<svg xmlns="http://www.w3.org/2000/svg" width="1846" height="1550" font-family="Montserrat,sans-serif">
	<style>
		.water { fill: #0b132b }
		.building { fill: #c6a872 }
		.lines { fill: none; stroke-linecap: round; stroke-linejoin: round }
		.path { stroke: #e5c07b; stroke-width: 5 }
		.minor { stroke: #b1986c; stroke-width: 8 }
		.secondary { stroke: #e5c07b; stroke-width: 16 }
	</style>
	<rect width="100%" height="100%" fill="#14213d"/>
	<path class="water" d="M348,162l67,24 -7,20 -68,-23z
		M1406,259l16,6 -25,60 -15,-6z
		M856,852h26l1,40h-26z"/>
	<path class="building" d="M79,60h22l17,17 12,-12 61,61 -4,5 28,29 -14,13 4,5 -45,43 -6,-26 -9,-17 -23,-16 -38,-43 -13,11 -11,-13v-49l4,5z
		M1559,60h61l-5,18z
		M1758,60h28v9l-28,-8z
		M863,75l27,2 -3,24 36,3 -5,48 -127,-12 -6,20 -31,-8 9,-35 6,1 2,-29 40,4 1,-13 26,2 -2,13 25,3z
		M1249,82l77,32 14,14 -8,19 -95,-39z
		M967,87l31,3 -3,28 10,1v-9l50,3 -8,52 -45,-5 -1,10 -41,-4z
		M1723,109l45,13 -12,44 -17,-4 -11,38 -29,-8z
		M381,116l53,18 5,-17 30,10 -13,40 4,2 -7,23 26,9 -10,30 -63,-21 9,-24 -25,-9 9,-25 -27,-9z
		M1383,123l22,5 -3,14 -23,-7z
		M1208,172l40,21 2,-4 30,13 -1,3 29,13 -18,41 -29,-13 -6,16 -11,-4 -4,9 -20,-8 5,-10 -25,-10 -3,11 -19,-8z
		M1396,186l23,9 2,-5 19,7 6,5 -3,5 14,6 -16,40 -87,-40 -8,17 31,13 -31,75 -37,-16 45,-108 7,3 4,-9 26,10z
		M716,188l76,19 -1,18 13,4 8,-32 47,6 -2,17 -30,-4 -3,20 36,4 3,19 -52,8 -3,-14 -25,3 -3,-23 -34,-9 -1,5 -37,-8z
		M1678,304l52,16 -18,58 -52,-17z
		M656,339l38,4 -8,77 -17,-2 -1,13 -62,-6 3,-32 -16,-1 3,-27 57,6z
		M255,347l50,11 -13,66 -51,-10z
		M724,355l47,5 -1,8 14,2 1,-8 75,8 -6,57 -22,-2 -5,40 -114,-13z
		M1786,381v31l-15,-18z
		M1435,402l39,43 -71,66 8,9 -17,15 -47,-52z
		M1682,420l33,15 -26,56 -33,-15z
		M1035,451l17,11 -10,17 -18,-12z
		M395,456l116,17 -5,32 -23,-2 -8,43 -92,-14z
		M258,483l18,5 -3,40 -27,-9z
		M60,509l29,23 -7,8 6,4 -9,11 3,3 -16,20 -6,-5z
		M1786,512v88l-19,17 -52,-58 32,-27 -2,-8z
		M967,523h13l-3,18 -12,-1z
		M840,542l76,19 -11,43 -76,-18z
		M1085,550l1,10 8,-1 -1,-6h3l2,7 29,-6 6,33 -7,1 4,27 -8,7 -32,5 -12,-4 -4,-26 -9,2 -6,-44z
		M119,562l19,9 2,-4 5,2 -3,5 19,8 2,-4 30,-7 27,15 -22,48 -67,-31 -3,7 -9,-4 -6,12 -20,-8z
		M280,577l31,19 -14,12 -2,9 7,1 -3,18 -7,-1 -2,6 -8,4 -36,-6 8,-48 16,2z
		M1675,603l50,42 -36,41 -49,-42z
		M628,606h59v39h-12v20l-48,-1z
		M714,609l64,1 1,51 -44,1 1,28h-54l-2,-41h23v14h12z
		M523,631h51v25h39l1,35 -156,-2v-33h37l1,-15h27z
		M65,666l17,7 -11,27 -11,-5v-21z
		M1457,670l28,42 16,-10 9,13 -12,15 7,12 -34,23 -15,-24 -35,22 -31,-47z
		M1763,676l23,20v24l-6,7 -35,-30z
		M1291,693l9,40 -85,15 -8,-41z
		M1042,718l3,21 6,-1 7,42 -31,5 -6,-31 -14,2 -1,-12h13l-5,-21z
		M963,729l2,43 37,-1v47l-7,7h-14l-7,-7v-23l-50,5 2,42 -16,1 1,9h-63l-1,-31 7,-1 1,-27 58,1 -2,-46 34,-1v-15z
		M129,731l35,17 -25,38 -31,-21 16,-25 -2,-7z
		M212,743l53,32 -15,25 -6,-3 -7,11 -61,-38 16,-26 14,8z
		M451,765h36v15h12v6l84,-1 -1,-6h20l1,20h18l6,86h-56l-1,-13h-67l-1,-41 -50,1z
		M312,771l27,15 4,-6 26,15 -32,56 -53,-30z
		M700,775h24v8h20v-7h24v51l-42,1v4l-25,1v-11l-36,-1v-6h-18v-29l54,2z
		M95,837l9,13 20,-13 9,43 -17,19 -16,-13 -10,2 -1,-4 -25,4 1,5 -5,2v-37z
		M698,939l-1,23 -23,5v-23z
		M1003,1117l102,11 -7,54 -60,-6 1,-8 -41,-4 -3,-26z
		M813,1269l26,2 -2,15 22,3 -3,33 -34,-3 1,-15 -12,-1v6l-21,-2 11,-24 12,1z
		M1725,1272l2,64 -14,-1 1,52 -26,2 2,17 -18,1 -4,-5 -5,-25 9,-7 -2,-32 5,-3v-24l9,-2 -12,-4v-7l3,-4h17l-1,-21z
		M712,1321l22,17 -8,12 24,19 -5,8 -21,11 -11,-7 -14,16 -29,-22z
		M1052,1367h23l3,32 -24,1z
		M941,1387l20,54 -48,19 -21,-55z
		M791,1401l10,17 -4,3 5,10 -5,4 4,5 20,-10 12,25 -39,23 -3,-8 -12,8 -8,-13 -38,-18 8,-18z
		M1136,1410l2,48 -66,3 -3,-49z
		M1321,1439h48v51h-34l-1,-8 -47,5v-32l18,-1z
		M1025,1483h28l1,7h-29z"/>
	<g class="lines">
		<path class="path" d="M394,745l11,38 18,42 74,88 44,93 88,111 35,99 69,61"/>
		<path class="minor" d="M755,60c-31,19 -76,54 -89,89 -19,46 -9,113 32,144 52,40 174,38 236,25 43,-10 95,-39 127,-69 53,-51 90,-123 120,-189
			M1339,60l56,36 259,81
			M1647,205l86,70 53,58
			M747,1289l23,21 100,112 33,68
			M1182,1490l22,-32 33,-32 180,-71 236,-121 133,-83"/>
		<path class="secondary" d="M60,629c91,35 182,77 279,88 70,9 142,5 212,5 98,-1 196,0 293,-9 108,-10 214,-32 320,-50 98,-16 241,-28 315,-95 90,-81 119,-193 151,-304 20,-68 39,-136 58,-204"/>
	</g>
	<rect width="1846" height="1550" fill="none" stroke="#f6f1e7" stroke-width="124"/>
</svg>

__________

- Problem details -
From the data above, gather every line that includes the word "lines".

- Task answer -
		.lines { fill: none; stroke-linecap: round; stroke-linejoin: round }
	<g class="lines">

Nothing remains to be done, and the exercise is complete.